Objective: The volume of subcutaneous xenograft tumors is an important metric of disease progression and response to therapy in preclinical drug development. Noninvasive imaging technologies suitable for measuring xenograft volume are increasingly available, yet manual calipers, which are susceptible to inaccuracy and bias, are routinely used. The goal of this study was to quantify and compare the accuracy, precision, and inter-rater variability of xenograft tumor volume assessment by caliper measurements and ultrasound imaging.
Methods: Subcutaneous xenograft tumors derived from human colorectal cancer cell lines (DLD1 and SW620) were generated in athymic nude mice. Experienced independent reviewers segmented 3-dimensional ultrasound data sets and collected manual caliper measurements resulting in tumor volumes.
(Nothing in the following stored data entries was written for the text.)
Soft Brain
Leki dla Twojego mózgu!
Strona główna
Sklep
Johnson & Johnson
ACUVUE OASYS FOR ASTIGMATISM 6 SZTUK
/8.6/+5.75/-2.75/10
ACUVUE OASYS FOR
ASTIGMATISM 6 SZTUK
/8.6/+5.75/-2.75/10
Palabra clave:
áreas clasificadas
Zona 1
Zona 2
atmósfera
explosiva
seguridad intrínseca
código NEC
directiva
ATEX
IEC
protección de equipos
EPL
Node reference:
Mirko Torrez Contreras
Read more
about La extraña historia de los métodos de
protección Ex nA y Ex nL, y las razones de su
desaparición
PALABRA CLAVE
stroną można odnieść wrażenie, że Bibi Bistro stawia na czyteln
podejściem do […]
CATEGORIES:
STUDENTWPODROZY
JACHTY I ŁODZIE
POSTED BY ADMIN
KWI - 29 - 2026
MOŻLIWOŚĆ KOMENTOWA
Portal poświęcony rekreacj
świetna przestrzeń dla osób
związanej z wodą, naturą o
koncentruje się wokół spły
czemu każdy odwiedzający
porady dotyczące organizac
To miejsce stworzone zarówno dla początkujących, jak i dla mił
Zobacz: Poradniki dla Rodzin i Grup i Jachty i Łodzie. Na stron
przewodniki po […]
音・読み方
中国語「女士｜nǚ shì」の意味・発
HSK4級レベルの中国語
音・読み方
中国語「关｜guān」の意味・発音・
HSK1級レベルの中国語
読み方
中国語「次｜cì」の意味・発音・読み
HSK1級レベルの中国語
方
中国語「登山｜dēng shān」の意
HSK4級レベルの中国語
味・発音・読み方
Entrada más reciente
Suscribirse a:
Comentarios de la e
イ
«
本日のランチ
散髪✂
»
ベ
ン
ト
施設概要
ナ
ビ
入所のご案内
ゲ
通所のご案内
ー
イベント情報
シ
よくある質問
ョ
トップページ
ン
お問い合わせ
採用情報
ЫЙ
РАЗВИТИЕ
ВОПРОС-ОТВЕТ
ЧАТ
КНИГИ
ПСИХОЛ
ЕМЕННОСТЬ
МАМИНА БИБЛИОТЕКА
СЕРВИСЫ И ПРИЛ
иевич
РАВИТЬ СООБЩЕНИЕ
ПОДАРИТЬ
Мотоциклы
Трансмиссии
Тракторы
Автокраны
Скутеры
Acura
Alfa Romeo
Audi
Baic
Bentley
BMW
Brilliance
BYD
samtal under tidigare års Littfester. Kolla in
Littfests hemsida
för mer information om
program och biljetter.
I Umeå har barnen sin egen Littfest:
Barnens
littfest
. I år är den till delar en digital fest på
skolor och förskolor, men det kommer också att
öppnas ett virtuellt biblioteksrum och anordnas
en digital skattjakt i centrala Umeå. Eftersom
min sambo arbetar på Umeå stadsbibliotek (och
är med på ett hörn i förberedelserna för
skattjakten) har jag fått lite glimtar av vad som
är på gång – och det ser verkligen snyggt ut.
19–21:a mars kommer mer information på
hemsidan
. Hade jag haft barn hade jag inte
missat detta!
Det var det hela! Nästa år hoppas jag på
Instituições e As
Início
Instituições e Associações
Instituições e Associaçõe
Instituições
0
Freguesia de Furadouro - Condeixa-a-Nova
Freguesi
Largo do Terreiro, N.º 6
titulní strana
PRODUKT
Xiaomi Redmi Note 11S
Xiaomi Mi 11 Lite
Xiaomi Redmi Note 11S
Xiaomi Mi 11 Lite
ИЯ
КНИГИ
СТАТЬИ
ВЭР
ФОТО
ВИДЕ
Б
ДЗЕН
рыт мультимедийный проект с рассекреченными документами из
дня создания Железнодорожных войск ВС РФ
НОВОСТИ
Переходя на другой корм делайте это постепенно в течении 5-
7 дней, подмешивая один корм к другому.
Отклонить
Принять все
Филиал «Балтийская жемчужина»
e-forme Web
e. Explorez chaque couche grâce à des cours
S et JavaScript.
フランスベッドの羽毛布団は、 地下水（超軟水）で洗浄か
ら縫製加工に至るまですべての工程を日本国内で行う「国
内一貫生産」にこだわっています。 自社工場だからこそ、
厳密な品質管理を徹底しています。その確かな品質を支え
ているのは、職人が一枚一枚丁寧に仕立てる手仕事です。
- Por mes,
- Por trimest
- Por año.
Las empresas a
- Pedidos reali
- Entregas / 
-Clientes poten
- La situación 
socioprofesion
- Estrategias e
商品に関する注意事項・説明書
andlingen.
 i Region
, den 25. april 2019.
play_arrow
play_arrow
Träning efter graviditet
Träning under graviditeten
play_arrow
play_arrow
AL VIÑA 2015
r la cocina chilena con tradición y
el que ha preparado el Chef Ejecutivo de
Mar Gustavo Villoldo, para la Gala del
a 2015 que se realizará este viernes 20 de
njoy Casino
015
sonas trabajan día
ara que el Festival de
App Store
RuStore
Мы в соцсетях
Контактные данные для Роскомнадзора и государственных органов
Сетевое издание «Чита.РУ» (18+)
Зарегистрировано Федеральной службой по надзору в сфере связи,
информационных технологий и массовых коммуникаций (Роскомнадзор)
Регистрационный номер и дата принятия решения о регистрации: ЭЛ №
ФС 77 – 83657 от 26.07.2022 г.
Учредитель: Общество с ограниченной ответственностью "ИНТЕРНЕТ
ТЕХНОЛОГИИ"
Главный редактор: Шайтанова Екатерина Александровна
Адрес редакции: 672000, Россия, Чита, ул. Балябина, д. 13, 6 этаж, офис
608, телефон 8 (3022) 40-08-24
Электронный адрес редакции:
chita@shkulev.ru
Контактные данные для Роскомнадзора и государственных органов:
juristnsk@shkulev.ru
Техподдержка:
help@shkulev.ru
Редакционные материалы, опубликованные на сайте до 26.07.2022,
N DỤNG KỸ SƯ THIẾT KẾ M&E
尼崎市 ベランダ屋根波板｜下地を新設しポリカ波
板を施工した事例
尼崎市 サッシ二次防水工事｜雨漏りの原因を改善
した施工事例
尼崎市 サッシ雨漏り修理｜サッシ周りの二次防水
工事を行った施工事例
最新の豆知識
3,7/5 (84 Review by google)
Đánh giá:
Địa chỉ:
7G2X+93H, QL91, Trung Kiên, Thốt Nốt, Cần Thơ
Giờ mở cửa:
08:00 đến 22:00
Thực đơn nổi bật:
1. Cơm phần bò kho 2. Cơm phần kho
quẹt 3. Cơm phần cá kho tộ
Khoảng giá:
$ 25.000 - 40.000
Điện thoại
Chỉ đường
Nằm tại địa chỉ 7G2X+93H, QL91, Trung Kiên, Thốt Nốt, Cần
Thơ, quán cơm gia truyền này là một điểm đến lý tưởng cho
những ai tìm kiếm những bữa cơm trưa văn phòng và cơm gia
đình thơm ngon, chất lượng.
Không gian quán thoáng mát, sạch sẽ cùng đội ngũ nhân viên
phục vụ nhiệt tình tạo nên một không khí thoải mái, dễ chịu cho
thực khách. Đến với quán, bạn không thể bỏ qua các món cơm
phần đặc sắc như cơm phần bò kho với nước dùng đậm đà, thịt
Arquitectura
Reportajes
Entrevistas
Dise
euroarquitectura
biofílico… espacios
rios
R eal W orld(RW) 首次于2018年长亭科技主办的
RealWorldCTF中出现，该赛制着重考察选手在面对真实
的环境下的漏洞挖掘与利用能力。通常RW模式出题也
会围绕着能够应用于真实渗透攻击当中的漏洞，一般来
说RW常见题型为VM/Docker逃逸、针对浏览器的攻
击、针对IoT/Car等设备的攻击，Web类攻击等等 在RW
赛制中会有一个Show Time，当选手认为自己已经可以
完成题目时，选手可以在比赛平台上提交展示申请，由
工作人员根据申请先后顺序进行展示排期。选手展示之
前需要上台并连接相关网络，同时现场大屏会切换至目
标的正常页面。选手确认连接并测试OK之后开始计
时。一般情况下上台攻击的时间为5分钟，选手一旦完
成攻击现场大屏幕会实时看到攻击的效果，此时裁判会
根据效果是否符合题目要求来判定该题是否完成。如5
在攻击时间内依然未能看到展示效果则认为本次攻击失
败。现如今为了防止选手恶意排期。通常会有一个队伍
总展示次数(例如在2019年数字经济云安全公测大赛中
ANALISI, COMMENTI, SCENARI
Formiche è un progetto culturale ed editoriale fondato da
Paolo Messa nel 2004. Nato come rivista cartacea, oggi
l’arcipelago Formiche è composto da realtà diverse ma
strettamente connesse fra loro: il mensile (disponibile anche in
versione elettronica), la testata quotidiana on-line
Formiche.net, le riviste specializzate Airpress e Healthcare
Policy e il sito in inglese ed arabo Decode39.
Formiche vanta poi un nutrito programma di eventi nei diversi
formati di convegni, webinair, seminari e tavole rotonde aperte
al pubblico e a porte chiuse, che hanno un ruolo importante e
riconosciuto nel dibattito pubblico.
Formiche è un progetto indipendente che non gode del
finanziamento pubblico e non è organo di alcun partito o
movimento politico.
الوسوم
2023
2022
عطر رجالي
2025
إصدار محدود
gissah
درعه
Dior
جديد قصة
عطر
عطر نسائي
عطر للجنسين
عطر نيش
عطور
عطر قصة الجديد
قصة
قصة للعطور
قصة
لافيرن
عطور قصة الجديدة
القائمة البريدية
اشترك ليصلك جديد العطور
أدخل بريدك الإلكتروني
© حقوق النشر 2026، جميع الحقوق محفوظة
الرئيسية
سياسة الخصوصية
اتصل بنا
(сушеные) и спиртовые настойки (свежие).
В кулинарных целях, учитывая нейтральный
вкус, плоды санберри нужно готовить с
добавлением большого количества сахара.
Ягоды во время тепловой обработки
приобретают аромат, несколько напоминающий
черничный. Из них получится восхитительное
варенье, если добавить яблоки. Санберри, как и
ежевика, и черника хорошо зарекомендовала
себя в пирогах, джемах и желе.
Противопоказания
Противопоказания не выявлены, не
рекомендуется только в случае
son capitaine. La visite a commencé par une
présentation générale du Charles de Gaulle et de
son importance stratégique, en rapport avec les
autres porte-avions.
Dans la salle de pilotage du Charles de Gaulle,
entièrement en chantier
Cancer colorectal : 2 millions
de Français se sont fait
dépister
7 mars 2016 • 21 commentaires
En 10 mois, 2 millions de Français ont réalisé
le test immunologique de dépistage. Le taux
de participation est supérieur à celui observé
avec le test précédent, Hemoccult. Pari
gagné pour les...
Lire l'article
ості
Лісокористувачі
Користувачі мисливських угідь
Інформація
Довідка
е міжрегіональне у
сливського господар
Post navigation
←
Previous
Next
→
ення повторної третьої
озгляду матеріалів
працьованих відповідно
Imaging- and caliper-derived volumes were compared with the tumor mass, the reference standard, determined after resection. Bias, precision, and inter-rater differences were estimated for each mouse among reviewers. Bootstrapping was used to estimate mean and confidence intervals of variance components, intraclass correlation coefficients (ICCs), and confidence intervals for each source of variation.
Results: The average deviation from the true volume and inter-rater differences were significantly lower for ultrasound volumes compared with caliper volumes (P = .0005 and .001, respectively). Reviewer ICCs for ultrasound and caliper measurements were similarly low (1%), yet caliper volume variance was 1.3-fold higher than for ultrasound.
Conclusions: Ultrasound imaging more accurately, precisely, and reproducibly reflects xenograft tumor volume than caliper measurements. These data suggest that preclinical studies using the xenograft burden as a surrogate end point measured by ultrasound imaging require up to 30% fewer animals to reach statistical significance compared with analogous studies using caliper measurements.